I never saw the CMS data for CPT code 88361.  While this is only one measure of adoption, vis-a-vis number of billable tests using this code, it is only reflective of US data.  It is a little discouraging at what is "allowed" versus what is "submitted". Not sure how Laboratory Economics extrapolates this data into market value exactly. 

This data of course does not take into account other intangible deliverables beyond billable revenues (image analysis), i.e. education, conferences, risk management, "same slide, same time" consultation, and remote pathology services (which actually could have a PC billing component as well).

Those of us with an interest in the technology for use in clinical diagnostics often struggle making the business case for digital pathology, particularly when competing with other needs/interests/resources/ opinions such as cost of scanners versus cost of immunostainers or laboratory information systems which are mission critical elements.  Add to that the other needs of a laboratory — clinical laboratory equipment, reagants, human resources, etc… I could agree with the comment in the story about cost:benefit ratios. The replacement chemistry analyzer, flow cytometer or Coulter counter that help to generate tens of millions annually will win that battle.

Nonetheless, the risk management point I have used to help groups and hospitals make the decision to invest in digital pathology.  Whether it is for consults, cases that travel or are sent in or cases with limited material or no tissue block (i.e. frozen sections, cytology, isolated tumor cells on a single slide, etc…), a digital reproduction as an added measure for patient safety remains a useful advocate for the technology and immeasurable value.  

People may look at the risk of using of the technology but there are also these use cases where there may be risk without using technology available today.

I do not agree with Dr.
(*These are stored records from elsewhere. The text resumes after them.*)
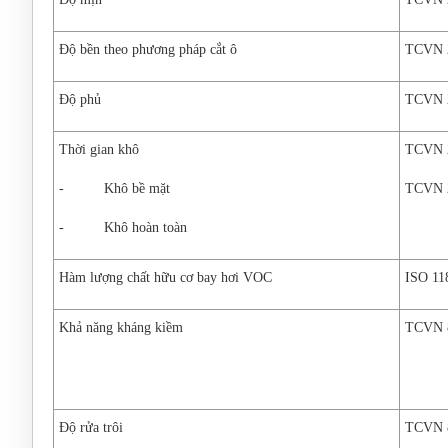
Độ bền theo phương pháp cắt ô
TCVN 2
Độ phủ
TCVN 2
Thời gian khô
TCVN 2
- Khô bề mặt
TCVN 2
- Khô hoàn toàn
Hàm lượng chất hữu cơ bay hơi VOC
ISO 11
Khả năng kháng kiềm
TCVN 8
Độ rửa trôi
TCVN 8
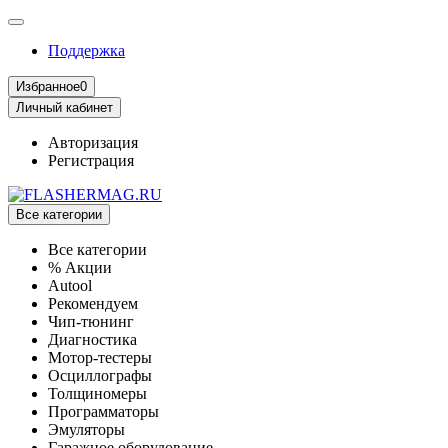
Поддержка
Избранное
0
Личный кабинет
Авторизация
Регистрация
Все категории
Все категории
% Акции
Autool
Рекомендуем
Чип-тюнинг
Диагностика
Мотор-тестеры
Осциллографы
Толщиномеры
Программаторы
Эмуляторы
Гаражное оборудование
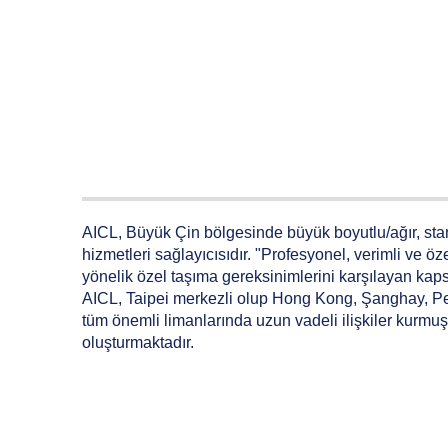
AICL, Büyük Çin bölgesinde büyük boyutlu/ağır, stand
hizmetleri sağlayıcısıdır. "Profesyonel, verimli ve ö
yönelik özel taşıma gereksinimlerini karşılayan ka
AICL, Taipei merkezli olup Hong Kong, Şanghay, Peki
tüm önemli limanlarında uzun vadeli ilişkiler kurmuş 
oluşturmaktadır.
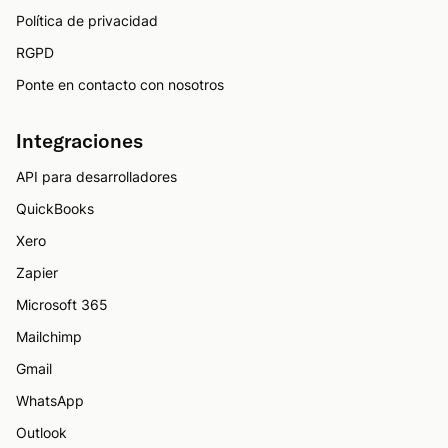
Política de privacidad
RGPD
Ponte en contacto con nosotros
Integraciones
API para desarrolladores
QuickBooks
Xero
Zapier
Microsoft 365
Mailchimp
Gmail
WhatsApp
Outlook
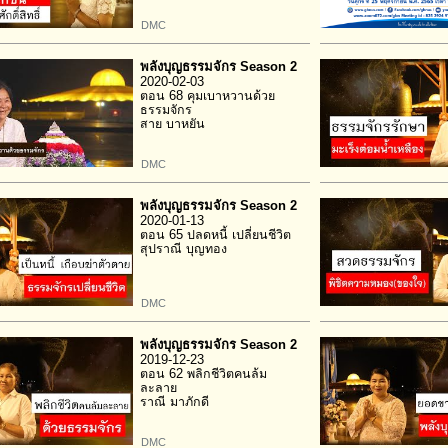
DMC
พลังบุญธรรมจักร Season 2
2020-02-03
ตอน 68 คุมเบาหวานด้วย
ธรรมจักร
สาย บาหยัน
DMC
พลังบุญธรรมจักร Season 2
2020-01-13
ตอน 65 ปลดหนี้ เปลี่ยนชีวิต
สุปราณี บุญทอง
DMC
พลังบุญธรรมจักร Season 2
2019-12-23
ตอน 62 พลิกชีวิตคนล้ม
ละลาย
ราณี มาภักดี
DMC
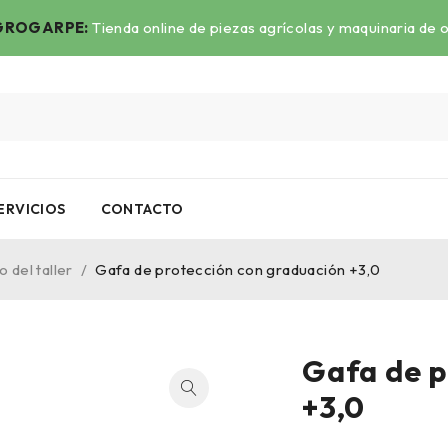
ROGARPE:
Tienda online de piezas agrícolas y maquinaria de 
ERVICIOS
CONTACTO
 del taller
/
Gafa de protección con graduación +3,0
Gafa de p
+3,0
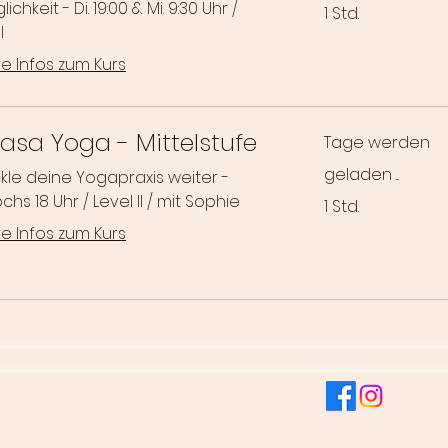
chkeit - Di. 19:00 & Mi. 9:30 Uhr /
1 Std.
I
e Infos zum Kurs
asa Yoga - Mittelstufe
Tage werden
geladen ...
kle deine Yogapraxis weiter -
chs 18 Uhr / Level II / mit Sophie
1 Std.
e Infos zum Kurs
essum
Datenschutz
AGB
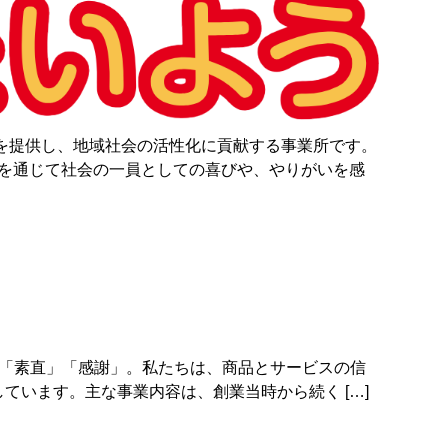
を提供し、地域社会の活性化に貢献する事業所です。
事を通じて社会の一員としての喜びや、やりがいを感
」「素直」「感謝」。私たちは、商品とサービスの信
います。主な事業内容は、創業当時から続く […]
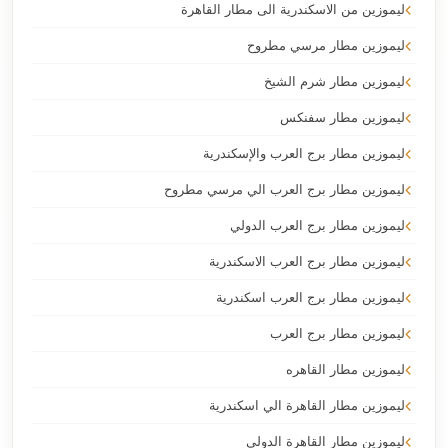
ليموزين من الاسكندرية الى مطار القاهرة
ليموزين مطار مرسي مطروح
ليموزين مطار شرم الشيخ
ليموزين مطار سفنكس
ليموزين مطار برج العرب والإسكندرية
ليموزين مطار برج العرب الي مرسي مطروح
ليموزين مطار برج العرب الدولي
ليموزين مطار برج العرب الاسكندرية
ليموزين مطار برج العرب اسكندرية
ليموزين مطار برج العرب
ليموزين مطار القاهره
ليموزين مطار القاهرة الي اسكندرية
ليموزين مطار القاهرة الدولي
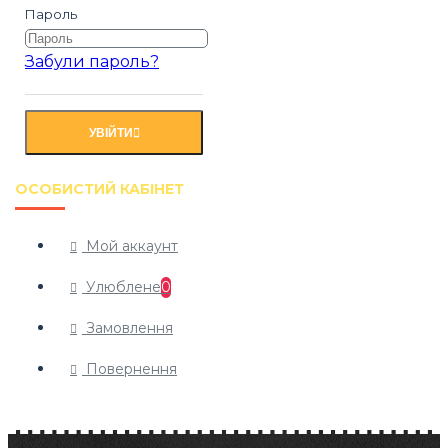
Пароль
Забули пароль?
УВІЙТИ
ОСОБИСТИЙ КАБІНЕТ
Мой аккаунт
Улюблене
0
Замовлення
Повернення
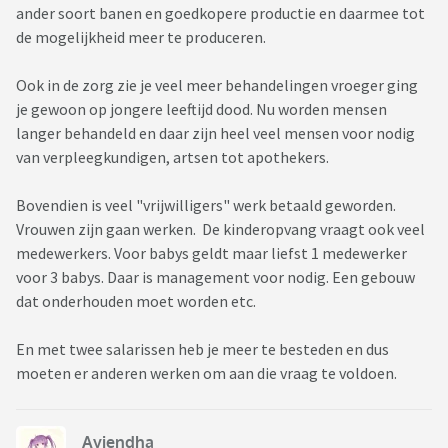
ander soort banen en goedkopere productie en daarmee tot
de mogelijkheid meer te produceren.
Ook in de zorg zie je veel meer behandelingen vroeger ging
je gewoon op jongere leeftijd dood. Nu worden mensen
langer behandeld en daar zijn heel veel mensen voor nodig
van verpleegkundigen, artsen tot apothekers.
Bovendien is veel "vrijwilligers" werk betaald geworden.
Vrouwen zijn gaan werken. De kinderopvang vraagt ook veel
medewerkers. Voor babys geldt maar liefst 1 medewerker
voor 3 babys. Daar is management voor nodig. Een gebouw
dat onderhouden moet worden etc.
En met twee salarissen heb je meer te besteden en dus
moeten er anderen werken om aan die vraag te voldoen.
Aviendha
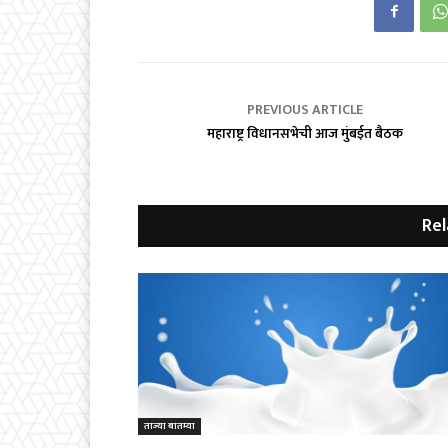
PREVIOUS ARTICLE
महाराष्ट्र विधानसभेची आज मुंबईत बैठक
Rel
ताज्या बातम्या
Gown's remarks about looking at 100 year old slides.  I had the honor and pleasure of looking at slides in the AFIP archive dating back to the 1940s and 1950s for several studies and looking at slides 50 or 60 years old is not easy.  I don't think coverslip medium, tissue fixation methods and stains come with a 50-year warranty like home roofs.  A number of other pathologist's at other national laboratories would have put a different spin on this.  My quote would have been something to the effect that "Digital pathology images are consistent, persistent and efficient".  There is nothing that would change this value proposition 100 years from now.  This assumes the images are not stored on 5 1/4" "floppies" which you both can't do due to file size or read nowadays due to lack of 5 1/4" drives. 

All my college term papers, first resume and med school application essay are on 5 1/4" disk.  I really miss my Radio Shack TRS-80…

Anyways, 10 years ago several people told me "If it is not glass, you can kiss my a**".  Those people now use digital pathology in some way, shape or form or they left medicine to raise their family, sell furniture or cashed in several years ago on some old stock they had in a computer company named after a fruit but the name escapes me.

Lastly, there seems to be significant interest in the technology outside of the US for a myriad of reasons. While the US has about 80% of the world's pathologists and pathology sub-specialists, we only represent about 5% of the world's population.  There are many other markets but the story does not cover government or payor data for the EU, Asia, Middle East or other world regions. For pathology services providers I think this represents potential markets for customers likely in some sort of TC/PC arrangement but would add other billable deliverables (i.e. CPT 88305) to the equation of digital pathology market value. And folks will not wait for formal FDA clearance for primary H&E diagnoses to tap into these markets.